§ PROBLEM TO WORK ON
From the abstract on measuring insulin autoantibodies below, reproduce the passage from "Background: Insulin autoantibodies" up to and including "positive by RBA.".
(TEXT UNDER STUDY begins)
A luciferase-based immunoprecipitation system assay for IAA using Nluc-proinsulin shows improved discrimination of diabetes risk in children and young adults

Background: Insulin autoantibodies (IAA) are a key early marker of islet autoimmunity, particularly prevalent in young children who progress rapidly to Type 1 diabetes. Radiobinding assays (RBAs) are used to measure IAA but have limited specificity and sustainability. We evaluated the performance of novel Luciferase-based Immunoprecipitation System (LIPS) assays to measure IAA.

Methods: Luciferase-tagged proinsulin (Nluc-PI) was evaluated in 150 new-onset Type 1 diabetes patients (median age 10.4 years, range 1.3-20.7yrs) and 609 first-degree relatives (FDRs) (median follow-up 16.4 years, 0-31.6yrs), including 83 who progressed to diabetes and/or had multiple islet autoantibodies and 435 IAA negative FDRs. Thresholds were set at the 97.5^th percentile of 267 healthy schoolchildren. Affinity measurements were available for 112 FDRs found IAA positive by RBA.
(TEXT UNDER STUDY ends)
(PROVIDED INFORMATION begins)
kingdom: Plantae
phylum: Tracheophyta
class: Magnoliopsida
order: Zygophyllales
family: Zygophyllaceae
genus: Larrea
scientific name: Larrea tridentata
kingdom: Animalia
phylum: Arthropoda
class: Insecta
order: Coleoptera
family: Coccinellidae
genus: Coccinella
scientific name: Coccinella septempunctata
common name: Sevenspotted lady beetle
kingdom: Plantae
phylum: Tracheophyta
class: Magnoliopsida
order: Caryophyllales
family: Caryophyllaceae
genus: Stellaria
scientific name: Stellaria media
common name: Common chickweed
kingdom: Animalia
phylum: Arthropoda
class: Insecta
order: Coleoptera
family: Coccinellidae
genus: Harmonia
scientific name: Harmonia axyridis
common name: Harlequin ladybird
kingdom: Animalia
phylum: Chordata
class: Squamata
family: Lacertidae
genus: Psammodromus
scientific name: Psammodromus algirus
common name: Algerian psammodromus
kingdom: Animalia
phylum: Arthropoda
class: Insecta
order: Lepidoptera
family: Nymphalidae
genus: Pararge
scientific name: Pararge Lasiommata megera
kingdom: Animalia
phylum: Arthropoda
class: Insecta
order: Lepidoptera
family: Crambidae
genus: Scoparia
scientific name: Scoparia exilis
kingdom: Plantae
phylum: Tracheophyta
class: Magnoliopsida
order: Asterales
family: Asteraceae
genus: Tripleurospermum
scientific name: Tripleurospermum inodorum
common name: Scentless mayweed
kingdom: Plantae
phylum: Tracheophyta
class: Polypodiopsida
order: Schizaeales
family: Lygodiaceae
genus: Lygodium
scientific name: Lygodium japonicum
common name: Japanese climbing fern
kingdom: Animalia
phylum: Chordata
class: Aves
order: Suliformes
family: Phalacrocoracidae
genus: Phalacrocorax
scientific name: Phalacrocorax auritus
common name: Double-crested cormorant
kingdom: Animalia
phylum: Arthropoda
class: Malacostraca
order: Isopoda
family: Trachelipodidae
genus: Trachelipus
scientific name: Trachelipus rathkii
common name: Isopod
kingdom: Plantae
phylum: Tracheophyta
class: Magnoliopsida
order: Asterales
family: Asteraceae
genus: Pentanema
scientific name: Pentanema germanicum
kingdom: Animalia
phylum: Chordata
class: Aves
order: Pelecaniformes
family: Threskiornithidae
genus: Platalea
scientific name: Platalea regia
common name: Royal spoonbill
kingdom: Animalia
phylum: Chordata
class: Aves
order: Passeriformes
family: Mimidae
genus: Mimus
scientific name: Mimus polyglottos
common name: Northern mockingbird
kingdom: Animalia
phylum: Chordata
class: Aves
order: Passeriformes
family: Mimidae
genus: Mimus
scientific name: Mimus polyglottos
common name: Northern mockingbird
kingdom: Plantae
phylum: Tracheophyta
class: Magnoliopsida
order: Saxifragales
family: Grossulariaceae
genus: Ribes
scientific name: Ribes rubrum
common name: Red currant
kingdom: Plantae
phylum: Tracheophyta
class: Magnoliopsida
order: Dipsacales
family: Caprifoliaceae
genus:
(PROVIDED INFORMATION ends)
§ COMPLETED EXERCISE
Background: Insulin autoantibodies (IAA) are a key early marker of islet autoimmunity, particularly prevalent in young children who progress rapidly to Type 1 diabetes. Radiobinding assays (RBAs) are used to measure IAA but have limited specificity and sustainability. We evaluated the performance of novel Luciferase-based Immunoprecipitation System (LIPS) assays to measure IAA.

Methods: Luciferase-tagged proinsulin (Nluc-PI) was evaluated in 150 new-onset Type 1 diabetes patients (median age 10.4 years, range 1.3-20.7yrs) and 609 first-degree relatives (FDRs) (median follow-up 16.4 years, 0-31.6yrs), including 83 who progressed to diabetes and/or had multiple islet autoantibodies and 435 IAA negative FDRs. Thresholds were set at the 97.5^th percentile of 267 healthy schoolchildren. Affinity measurements were available for 112 FDRs found IAA positive by RBA.